The foundation of this framework is simple: In terms of its revenues, a company has to be doing more to solve systemic risk than it is doing to cause it. Seeing where a company is getting paid is the clearest line of sight here. We think it’s wise to start with a top-down picture of what a company is producing. Let’s look, for example, at an industry that is adding to our problems, but is nevertheless a common investment. An internal combustion engine (ICE) car company may have a great employee stock ownership plan or even good ESG (environmental, social and governance) scores, but it is still responsible for large-scale fossil fuel demand, and therefore for the cause of climate disruption. Corporate leadership in mending the economy does not mean publishing ESG reports or website copy about CSR (corporate social responsibility) niceties. It means providing a real alternative to causing large-scale risk. An ICE maker may sell a relative handful of plug-in electric or hybrid vehicles, but a review of their revenue sources will reveal that the lion’s share of their business rests on causing and augmenting risks. The old chestnut “follow the money” applies here: If a company isn’t getting paid to fix things, its stock is likely to be of limited return utility over time. More generally, the causes of risk definitionally make poor long-term investments.
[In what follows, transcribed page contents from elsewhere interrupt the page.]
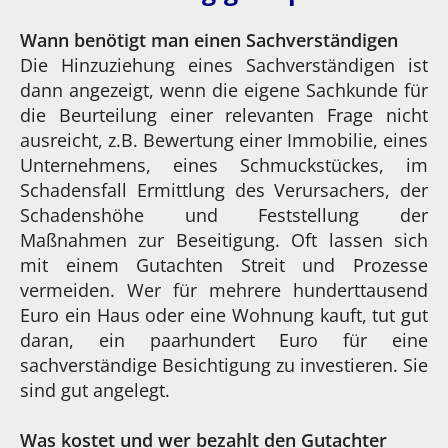
Wann benötigt man einen Sachverständigen
Die Hinzuziehung eines Sachverständigen ist
dann angezeigt, wenn die eigene Sachkunde für
die Beurteilung einer relevanten Frage nicht
ausreicht, z.B. Bewertung einer Immobilie, eines
Unternehmens, eines Schmuckstückes, im
Schadensfall Ermittlung des Verursachers, der
Schadenshöhe und Feststellung der
Maßnahmen zur Beseitigung. Oft lassen sich
mit einem Gutachten Streit und Prozesse
vermeiden. Wer für mehrere hunderttausend
Euro ein Haus oder eine Wohnung kauft, tut gut
daran, ein paarhundert Euro für eine
sachverständige Besichtigung zu investieren. Sie
sind gut angelegt.
Was kostet und wer bezahlt den Gutachter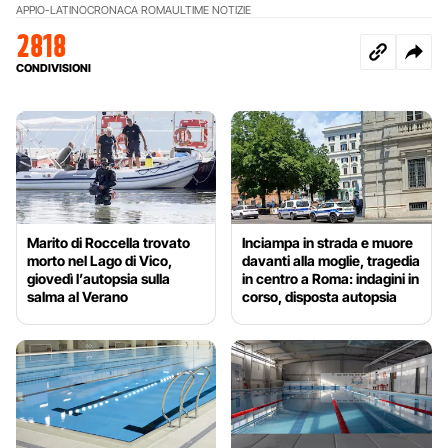
APPIO-LATINO
CRONACA ROMA
ULTIME NOTIZIE
2818
CONDIVISIONI
Marito di Roccella trovato
Inciampa in strada e muore
morto nel Lago di Vico,
davanti alla moglie, tragedia
giovedì l’autopsia sulla
in centro a Roma: indagini in
salma al Verano
corso, disposta autopsia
It is the leaders in de-risking the world, not those with the glossiest ESG copy, that will be rewarded.
As portfolio managers, investing only in the components of this next economy requires us to think less like stock portfolio managers and more like venture capitalists, even with our regular stock investments. In light of a rapidly shifting economic risk and reward landscape, investors need to seek out what concepts are going to meaningfully address resource, climate and social risks. Then, they need to identify which firms are producing solutions that can grow at scale, address a largely unmet market and are disrupting their legacy counterparts with business models that reward their owners.
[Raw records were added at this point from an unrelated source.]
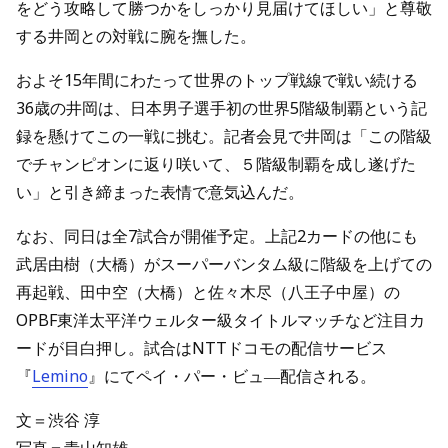
をどう攻略して勝つかをしっかり見届けてほしい」と尊敬
する井岡との対戦に腕を撫した。
およそ15年間にわたって世界のトップ戦線で戦い続ける
36歳の井岡は、日本男子選手初の世界5階級制覇という記
録を懸けてこの一戦に挑む。記者会見で井岡は「この階級
でチャンピオンに返り咲いて、５階級制覇を成し遂げた
い」と引き締まった表情で意気込んだ。
なお、同日は全7試合が開催予定。上記2カードの他にも
武居由樹（大橋）がスーパーバンタム級に階級を上げての
再起戦、田中空（大橋）と佐々木尽（八王子中屋）の
OPBF東洋太平洋ウェルター級タイトルマッチなど注目カ
ードが目白押し。試合はNTTドコモの配信サービス
『
Lemino
』にてペイ・パー・ビュ―配信される。
文＝渋谷 淳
Given the pace and scale of dangers like climate change, and the solutions seeking to address them, forward investment risk won’t be measured solelyby how well a fund or a stock performs against an index. More importantly, it will be based on how an investment is positioned to address threats to the economy itself. Economist Auke Hoestra tweeted, “Wall Street considers increasing shareholder value as the only legitimate target. Tesla’s focus on saving humanity (or even other species) is seen an illegitimate distraction.” But that view of business is not a distraction. It is now, on the contrary, the point: Economic tailwinds for a business won’t be there going forward if that company isn’t doing something to lower the economy’s risk profile.
Suchitra Sebastian, associate professor in physics at the University of Cambridge, paints a vivid picture of the Next Economy:“Imagine a world where ultra-fast levitating trains zip between destinations, where wind energy from the North Sea and solar energy from the Sahara power the electric grid in New York, where carbon-free electric aircraft crisscross the skies and handheld MRIs deliver bedside scans.” This is one scientist’s vision, but one thing is clear: Realizing a de-risked economy will require massive investment and economic growth, and yes, moving fast. You’re not being a rule breaker if you invest exclusively in that world, you’re investing as conservatively as possible, from the standpoint of global risks. You’re also giving yourself a great chance at long-term returns.
There are a lot of brilliant people in Silicon Valley, and when it comes to “move fast and break things,” they’re half right. Again, Hoekstra: “…it is great that we have the technology to make tomorrow good, but we also need the insight to make good use of that technology.” It’s time to mend things.